Bir maçta, topa sahip olma oranının rakipten yüksek olması; tek başına belirleyici bir üstünlük değildir. Ama eğer, bir Avrupa kupası maçında ve üstelik deplasmanda oynuyorsanız; topa sahip olma oranında öndeyseniz, bunun bir anlamı/önemi/hatta değeri vardır... Beşiktaş, maçın başlarında da olsa; bunu sağladı.

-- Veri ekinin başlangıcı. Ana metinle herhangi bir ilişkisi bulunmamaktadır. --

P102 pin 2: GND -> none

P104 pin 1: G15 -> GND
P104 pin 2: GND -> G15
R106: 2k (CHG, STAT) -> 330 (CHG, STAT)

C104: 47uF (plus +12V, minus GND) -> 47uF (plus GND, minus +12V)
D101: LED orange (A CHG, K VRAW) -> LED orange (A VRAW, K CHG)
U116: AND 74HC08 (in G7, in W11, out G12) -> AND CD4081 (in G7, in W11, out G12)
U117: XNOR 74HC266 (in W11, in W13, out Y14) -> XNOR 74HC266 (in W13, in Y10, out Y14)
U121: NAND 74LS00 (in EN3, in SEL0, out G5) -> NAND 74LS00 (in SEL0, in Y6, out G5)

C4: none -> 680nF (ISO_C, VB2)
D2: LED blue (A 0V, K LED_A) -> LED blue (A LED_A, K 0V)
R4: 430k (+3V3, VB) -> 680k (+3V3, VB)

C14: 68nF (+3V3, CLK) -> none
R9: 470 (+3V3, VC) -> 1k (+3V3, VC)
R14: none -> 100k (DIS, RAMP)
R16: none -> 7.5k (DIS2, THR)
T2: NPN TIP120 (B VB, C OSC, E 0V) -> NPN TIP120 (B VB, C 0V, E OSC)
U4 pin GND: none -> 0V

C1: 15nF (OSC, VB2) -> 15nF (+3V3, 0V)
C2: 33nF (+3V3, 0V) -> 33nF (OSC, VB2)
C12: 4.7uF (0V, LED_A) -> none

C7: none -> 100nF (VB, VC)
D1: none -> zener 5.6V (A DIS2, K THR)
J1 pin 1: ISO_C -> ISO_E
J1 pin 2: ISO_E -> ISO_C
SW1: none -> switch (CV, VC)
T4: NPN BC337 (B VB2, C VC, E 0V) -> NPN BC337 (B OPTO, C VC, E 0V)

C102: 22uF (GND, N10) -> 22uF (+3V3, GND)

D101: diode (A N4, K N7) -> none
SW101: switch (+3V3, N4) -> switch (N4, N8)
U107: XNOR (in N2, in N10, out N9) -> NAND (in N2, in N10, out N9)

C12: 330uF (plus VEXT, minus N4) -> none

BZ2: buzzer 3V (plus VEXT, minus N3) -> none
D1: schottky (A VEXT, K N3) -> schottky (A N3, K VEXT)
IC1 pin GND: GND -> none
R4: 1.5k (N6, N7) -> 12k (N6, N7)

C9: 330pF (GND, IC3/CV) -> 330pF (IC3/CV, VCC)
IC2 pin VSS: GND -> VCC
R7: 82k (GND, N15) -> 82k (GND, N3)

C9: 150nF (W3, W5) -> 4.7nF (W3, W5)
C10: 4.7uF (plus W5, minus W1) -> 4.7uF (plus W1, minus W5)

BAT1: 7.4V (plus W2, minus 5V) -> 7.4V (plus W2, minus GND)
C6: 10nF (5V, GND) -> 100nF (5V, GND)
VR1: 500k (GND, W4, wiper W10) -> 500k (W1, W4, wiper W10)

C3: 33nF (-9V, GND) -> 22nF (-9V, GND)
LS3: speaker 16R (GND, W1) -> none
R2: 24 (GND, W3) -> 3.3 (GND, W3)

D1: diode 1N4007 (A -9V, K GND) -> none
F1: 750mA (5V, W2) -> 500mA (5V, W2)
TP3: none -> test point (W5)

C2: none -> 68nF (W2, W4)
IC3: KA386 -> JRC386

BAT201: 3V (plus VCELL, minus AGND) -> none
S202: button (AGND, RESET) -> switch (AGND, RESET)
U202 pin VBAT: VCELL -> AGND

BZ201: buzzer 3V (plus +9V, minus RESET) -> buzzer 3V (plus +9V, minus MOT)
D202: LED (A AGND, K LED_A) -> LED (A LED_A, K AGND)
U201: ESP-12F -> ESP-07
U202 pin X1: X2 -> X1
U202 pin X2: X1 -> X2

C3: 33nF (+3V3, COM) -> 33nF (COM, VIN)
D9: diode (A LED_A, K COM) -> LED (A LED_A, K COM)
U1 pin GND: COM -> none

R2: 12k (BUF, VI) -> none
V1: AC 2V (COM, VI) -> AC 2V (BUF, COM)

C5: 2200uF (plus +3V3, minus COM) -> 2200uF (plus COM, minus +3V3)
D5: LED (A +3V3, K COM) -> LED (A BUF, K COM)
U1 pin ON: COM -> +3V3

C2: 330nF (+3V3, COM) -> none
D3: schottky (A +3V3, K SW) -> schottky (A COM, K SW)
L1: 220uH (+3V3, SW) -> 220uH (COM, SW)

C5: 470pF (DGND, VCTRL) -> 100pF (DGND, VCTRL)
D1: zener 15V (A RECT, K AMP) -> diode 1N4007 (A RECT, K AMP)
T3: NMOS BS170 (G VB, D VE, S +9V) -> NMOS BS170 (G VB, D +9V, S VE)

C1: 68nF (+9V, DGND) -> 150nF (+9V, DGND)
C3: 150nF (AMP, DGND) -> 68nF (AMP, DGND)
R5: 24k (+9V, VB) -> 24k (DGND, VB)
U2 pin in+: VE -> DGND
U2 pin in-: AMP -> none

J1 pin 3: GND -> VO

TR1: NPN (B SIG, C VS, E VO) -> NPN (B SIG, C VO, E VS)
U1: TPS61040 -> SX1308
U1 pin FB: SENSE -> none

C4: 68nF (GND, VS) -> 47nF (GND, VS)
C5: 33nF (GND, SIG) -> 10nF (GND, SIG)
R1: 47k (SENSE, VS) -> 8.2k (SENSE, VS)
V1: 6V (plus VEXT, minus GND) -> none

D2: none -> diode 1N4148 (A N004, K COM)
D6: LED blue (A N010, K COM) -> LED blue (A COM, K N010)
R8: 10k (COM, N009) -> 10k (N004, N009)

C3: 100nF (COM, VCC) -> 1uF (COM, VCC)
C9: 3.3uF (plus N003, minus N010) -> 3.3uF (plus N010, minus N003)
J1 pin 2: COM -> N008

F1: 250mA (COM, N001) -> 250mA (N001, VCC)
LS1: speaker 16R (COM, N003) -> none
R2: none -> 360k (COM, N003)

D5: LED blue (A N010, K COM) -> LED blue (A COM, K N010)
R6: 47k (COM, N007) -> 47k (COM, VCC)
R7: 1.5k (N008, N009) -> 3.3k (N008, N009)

Sağlamakla kalmadı, bu oran yüksekliğini; oyunun ve rakibin hakimi de olma başarısıyla taçlandırdı. Sıkça pozisyon bulduk. İyi ve etkili bir başlangıç yaptık.
***
Gerçi, son lig maçının virtüözü konumundaki Quaresma’nın, kulübede tutulma gerekçesini pek anlayamadık. Aynı şekilde, Babel’in de kenarda bırakılma tercihini garipsedik. İş işten geçtikten sonra oyuna alındı.
Aslında, takımımız fena değildi... Sahaya iyi yayılıyor, set oyununu ve sprint çıkışları yeterli kıvamda sergiliyorduk. Ama Wagner Love’ın, çalışıyor görünmek için çoğu kez sonu boş kalan çabalara yönelme si; onu aslında başarısız gösteriyordu. Üstelik her ikili mücadelede hep yerdeydi... Varlığı, ayağımıza pranga oldu.
***
İkinci yarının hemen başında Karius’un yediği gol, acemi işiydi. Topun Caner’den sekmiş olması, kaleciyi şaşırtacak bir durum değildi. Top uzun mesafeden ve yavaş geliyordu. Yani Malmö gol atmadı, biz yedik. Bir çuval incir berbat oldu.
Aslında Malmö, öne geçmeyi hakedecek kıvamda ve etkinlikte değildi. Gole onlar bile şaşırdı... Sonrasında sarsıldık.
Bir maçta, bir düzine sayıda ofsayta düşmek de; sağlıklı bir istitistik değildir. Futbolcuların pozisyon takibi yoktu.
Kısacası... Aynı G.Saray’ın Porto mücadelesi gibi; rakipten dahi iyi oynadığımız maçı verdik. İnsan kahroluyor!